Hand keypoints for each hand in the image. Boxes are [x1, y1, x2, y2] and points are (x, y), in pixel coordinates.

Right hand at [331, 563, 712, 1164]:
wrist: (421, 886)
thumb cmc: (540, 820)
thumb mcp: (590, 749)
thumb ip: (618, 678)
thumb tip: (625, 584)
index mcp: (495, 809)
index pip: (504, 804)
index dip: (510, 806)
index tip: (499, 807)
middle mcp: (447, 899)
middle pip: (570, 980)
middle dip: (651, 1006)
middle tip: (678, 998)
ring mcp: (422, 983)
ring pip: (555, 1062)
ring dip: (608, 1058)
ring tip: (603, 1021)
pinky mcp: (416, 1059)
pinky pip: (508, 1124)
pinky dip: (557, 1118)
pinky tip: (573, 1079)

==============================

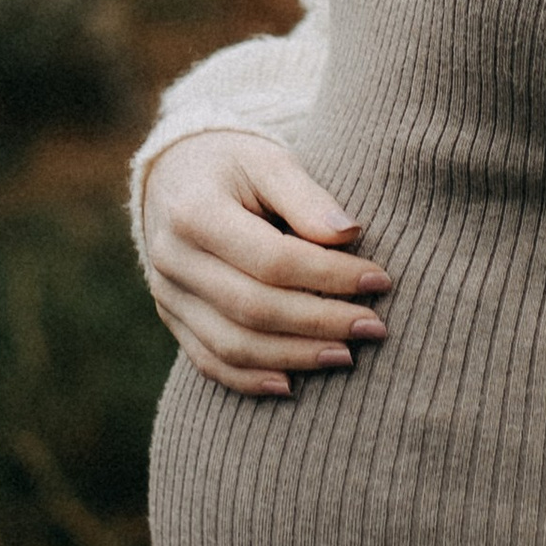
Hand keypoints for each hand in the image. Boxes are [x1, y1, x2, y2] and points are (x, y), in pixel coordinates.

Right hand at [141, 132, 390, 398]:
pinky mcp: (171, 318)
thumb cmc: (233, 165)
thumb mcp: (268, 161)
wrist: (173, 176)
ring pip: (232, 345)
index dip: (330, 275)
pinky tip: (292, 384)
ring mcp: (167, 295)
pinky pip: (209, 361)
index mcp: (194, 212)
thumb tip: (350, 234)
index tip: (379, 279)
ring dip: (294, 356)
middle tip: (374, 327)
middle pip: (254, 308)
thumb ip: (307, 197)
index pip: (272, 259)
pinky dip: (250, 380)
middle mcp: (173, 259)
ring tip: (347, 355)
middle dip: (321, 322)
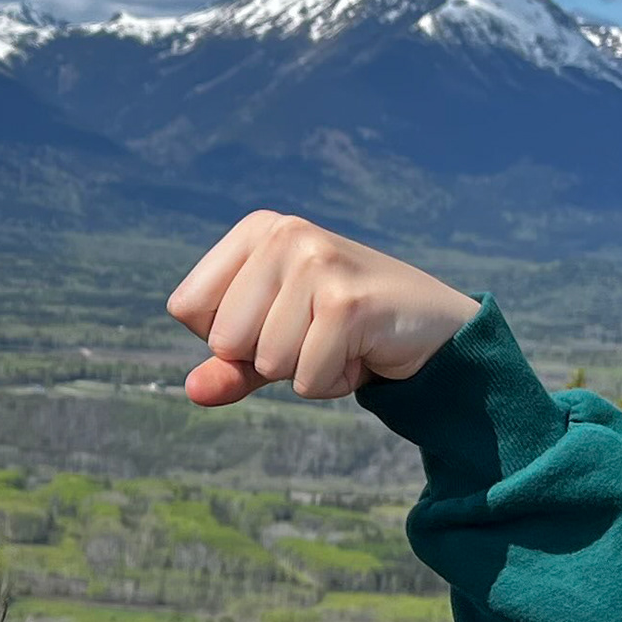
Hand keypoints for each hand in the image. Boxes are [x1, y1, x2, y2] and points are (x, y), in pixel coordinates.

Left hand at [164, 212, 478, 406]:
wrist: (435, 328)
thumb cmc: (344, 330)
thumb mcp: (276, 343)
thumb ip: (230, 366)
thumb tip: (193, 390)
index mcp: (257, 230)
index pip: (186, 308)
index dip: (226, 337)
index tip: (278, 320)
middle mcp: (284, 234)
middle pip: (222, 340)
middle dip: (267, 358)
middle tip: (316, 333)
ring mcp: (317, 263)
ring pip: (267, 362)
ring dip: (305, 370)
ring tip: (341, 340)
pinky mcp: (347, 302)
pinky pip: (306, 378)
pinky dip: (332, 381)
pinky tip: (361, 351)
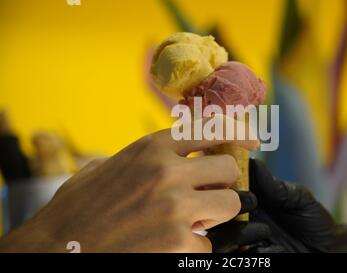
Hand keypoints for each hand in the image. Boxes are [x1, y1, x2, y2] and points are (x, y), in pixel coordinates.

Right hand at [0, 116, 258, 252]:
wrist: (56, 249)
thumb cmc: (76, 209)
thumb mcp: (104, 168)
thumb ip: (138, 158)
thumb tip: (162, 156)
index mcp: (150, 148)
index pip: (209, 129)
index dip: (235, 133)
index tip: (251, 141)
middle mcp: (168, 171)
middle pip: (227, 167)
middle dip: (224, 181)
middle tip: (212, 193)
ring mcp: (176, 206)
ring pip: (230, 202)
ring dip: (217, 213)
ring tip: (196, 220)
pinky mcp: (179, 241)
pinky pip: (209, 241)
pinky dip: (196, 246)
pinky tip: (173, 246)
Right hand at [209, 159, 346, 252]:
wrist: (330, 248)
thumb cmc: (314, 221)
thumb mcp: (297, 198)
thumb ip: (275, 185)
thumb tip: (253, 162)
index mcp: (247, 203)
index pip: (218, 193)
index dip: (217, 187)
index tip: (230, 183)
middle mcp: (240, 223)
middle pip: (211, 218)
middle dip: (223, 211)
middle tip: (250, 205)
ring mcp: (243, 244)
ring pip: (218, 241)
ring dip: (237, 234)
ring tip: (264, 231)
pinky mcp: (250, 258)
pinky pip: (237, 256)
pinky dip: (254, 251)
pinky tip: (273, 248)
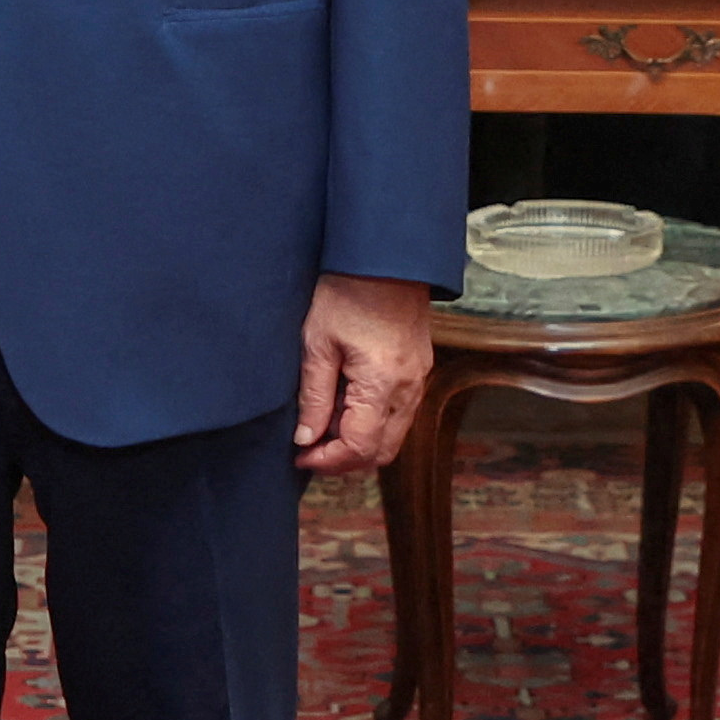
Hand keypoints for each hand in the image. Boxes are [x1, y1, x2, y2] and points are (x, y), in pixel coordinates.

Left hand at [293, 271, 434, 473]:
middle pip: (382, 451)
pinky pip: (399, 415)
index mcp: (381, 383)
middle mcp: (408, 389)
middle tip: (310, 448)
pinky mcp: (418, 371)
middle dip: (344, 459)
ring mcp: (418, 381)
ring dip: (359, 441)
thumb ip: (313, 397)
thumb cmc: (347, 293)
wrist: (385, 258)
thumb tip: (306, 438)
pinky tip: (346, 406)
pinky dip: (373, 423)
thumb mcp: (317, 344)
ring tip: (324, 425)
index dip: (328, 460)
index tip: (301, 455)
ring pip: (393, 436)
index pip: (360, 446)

==============================

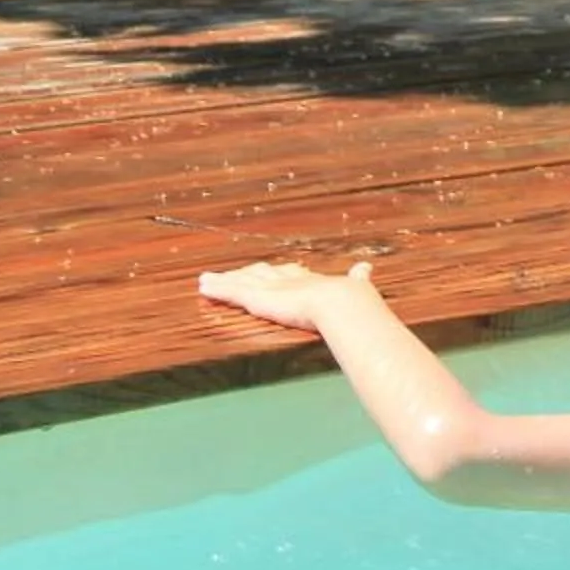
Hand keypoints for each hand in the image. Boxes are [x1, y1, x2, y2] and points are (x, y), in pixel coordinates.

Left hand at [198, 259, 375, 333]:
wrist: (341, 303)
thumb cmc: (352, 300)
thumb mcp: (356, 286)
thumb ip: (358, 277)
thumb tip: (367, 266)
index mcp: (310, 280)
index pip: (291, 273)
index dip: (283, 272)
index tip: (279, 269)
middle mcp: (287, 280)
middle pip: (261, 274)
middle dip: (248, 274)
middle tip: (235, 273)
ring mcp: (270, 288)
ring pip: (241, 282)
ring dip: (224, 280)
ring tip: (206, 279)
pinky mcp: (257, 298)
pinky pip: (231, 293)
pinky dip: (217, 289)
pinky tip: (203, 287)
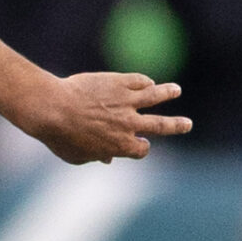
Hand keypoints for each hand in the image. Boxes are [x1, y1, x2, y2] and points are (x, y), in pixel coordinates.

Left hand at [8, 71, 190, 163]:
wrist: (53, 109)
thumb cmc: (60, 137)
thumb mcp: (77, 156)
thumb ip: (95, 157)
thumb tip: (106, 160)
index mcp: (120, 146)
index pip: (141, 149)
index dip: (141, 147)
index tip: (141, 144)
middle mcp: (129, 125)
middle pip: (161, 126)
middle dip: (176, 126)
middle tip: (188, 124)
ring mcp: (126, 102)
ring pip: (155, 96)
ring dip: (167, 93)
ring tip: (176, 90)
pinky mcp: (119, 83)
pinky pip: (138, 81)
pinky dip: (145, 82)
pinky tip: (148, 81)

==============================

__Work task__. Return only the stretch above from the line containing "middle dip: (321, 322)" through the line containing "pinky dip: (254, 251)", word for word and without pictures.

__Output__.
middle dip: (321, 322)
Hand keypoints for each hand in the image. Boxes are [x1, y1, x2, y2] and points are (x, y), in pixel coordinates.

Left hand at [164, 212, 478, 406]:
wrist: (435, 328)
thumb cmc: (344, 330)
thumb mcp: (276, 343)
thumb ip: (230, 366)
thumb tip: (193, 390)
index mcp: (257, 230)
index pip: (186, 308)
index dip: (226, 337)
index tip: (278, 320)
middle mcp: (284, 234)
middle pip: (222, 340)
middle dip: (267, 358)
middle tip: (316, 333)
ring mcp: (317, 263)
ring pip: (267, 362)
ring dip: (305, 370)
ring tip: (341, 340)
pinky mcp: (347, 302)
pinky pip: (306, 378)
pinky dip: (332, 381)
pinky tip: (361, 351)
Hand keypoints for each hand in the image. Boxes are [x1, y1, x2, y2] and points are (x, y), in pixel coordinates.

Right hand at [0, 116, 258, 252]:
wrist: (56, 249)
thumb cmc: (76, 209)
thumb mcp: (104, 168)
thumb ip: (138, 158)
thumb tip: (162, 156)
index mcp: (150, 148)
index pip: (209, 129)
index dip: (235, 133)
index tip: (251, 141)
middle mcp: (168, 171)
middle pip: (227, 167)
middle dip: (224, 181)
middle tip: (212, 193)
ring mcp: (176, 206)
ring pip: (230, 202)
ring dip: (217, 213)
ring tip: (196, 220)
pinky mcp: (179, 241)
pinky pip: (209, 241)
pinky dip: (196, 246)
pinky tip: (173, 246)
Right hand at [209, 159, 346, 252]:
wrist: (330, 248)
thumb cmc: (314, 221)
thumb mcp: (297, 198)
thumb ip: (275, 185)
thumb tip: (253, 162)
index mcp: (247, 203)
index pip: (218, 193)
index dip: (217, 187)
index tip: (230, 183)
middle mcp: (240, 223)
middle pip: (211, 218)
middle dip: (223, 211)
middle tip: (250, 205)
ring mcp: (243, 244)
ring pip: (218, 241)
ring dip: (237, 234)
ring tip: (264, 231)
pinky mcp: (250, 258)
pinky pip: (237, 256)
pinky dip: (254, 251)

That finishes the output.